Fibre goes green at fashion week
The so-called 'shallow' fashion fraternity is becoming environment conscious - as many as nine designers will showcase eco-friendly collections during the WIFW.fashion and trends Updated: Mar 11, 2008 17:42 IST
The so-called 'shallow' fashion fraternity is becoming environment conscious - as many as nine designers will showcase eco-friendly collections during the Wills Lifestyle India Fashion Week (WIFW) in New Delhi.
The 11th edition of the fashion extravaganza is scheduled for March 12-16 at Pragati Maidan.
Intending to contribute their bit in protecting the planet, designers Charu Parashar, Shubhra, Khushali Kumar, Amit GT, Rahul Reddy, Abhijeet Khanna, Ekta and Ruchira, Alpana & Neeraj of the label 'Azara' and Ashish, Viral and Vikrant of 'Virtues' will display outfits made up of Birla Cellulose, an environment-friendly fibre.
"We have always innovated fibres which are in harmony with nature. Designers using heavy metal free fibres for their collections would promote eco-fashion," said Vijay Kaul, chief marketing officer, Fibre Business, Aditya Birla Group.
"It would encourage more designers to embrace green fashion across the country and help conserve the environment," Kaul told IANS. Their fibre is biodegradable.

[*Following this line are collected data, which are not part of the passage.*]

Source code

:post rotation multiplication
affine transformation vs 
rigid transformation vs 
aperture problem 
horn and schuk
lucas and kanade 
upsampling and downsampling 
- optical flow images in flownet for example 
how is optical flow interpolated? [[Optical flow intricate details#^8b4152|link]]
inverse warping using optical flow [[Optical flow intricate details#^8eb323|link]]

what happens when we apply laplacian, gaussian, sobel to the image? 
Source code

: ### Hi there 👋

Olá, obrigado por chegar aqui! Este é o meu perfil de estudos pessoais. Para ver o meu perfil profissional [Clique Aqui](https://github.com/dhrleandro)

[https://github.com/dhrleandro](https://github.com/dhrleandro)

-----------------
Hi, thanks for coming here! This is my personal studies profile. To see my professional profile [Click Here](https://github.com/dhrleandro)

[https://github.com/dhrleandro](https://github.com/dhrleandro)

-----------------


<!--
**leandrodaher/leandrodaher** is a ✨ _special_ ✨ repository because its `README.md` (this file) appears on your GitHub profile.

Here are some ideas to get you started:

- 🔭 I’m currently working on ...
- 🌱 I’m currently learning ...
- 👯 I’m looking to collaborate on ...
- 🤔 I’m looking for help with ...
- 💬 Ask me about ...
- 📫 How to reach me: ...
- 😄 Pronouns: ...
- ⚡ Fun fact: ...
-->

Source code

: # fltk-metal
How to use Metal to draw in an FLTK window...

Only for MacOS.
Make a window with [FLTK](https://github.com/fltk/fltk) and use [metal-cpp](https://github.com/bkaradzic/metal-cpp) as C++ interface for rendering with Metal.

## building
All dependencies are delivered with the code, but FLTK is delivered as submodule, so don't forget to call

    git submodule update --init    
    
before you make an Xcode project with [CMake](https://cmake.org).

Though eco-fashion will burn a deeper hole in the pockets of customers, style gurus say the fibre will be a huge hit.
"For such a vital cause - saving mother earth - money becomes secondary. When one doesn't mind splurging on other luxury items, why not for a cause of the highest order?" asked Parashar.
"Moreover the fabric is just magical, it falls beautifully and is very comfortable. Apart from silhouettes I have also done a lot of furnishings. There is an array of choices for customers and I am sure they will fall in love with it," she added.
Said Kumar: "It is interesting to experiment with fabrics."
The creative experts said that the 'magic fibre' promises good business.
"Natural fabrics are a huge hit abroad. Contrary to synthetic ones they find them more exotic. I am sure it would attract lots of international buyers," said Alpana.
"Because of threats like global warming, people are reverting to their roots and sporting eco-fashion. In our country also it is catching up. Also, there is a great demand for cruise wear and resort wear. So I am expecting good business," she added.
Last year as well, designers Siddartha Tytler, Deepika Govind and Anita Dongre displayed eco-friendly collections to convey the message that the environment needs to be protected.
And in the exhibition area, Anita Ahuja's stall stood tall, offering eco-friendly, colourful and trendy accessories and bags made out of recycled plastic.
Commenting on the steps taken by the fashion fraternity to protect the environment, Rathi Vinay Jha, director general of the Fashion Design Council of India (FDCI), said: "It is wonderful to see that Indian designers are increasingly getting involved in working on issues of social and environmental concern.
"This is in line with the FDCI's objective of generating environment-friendly products and increasing the use of recycled material."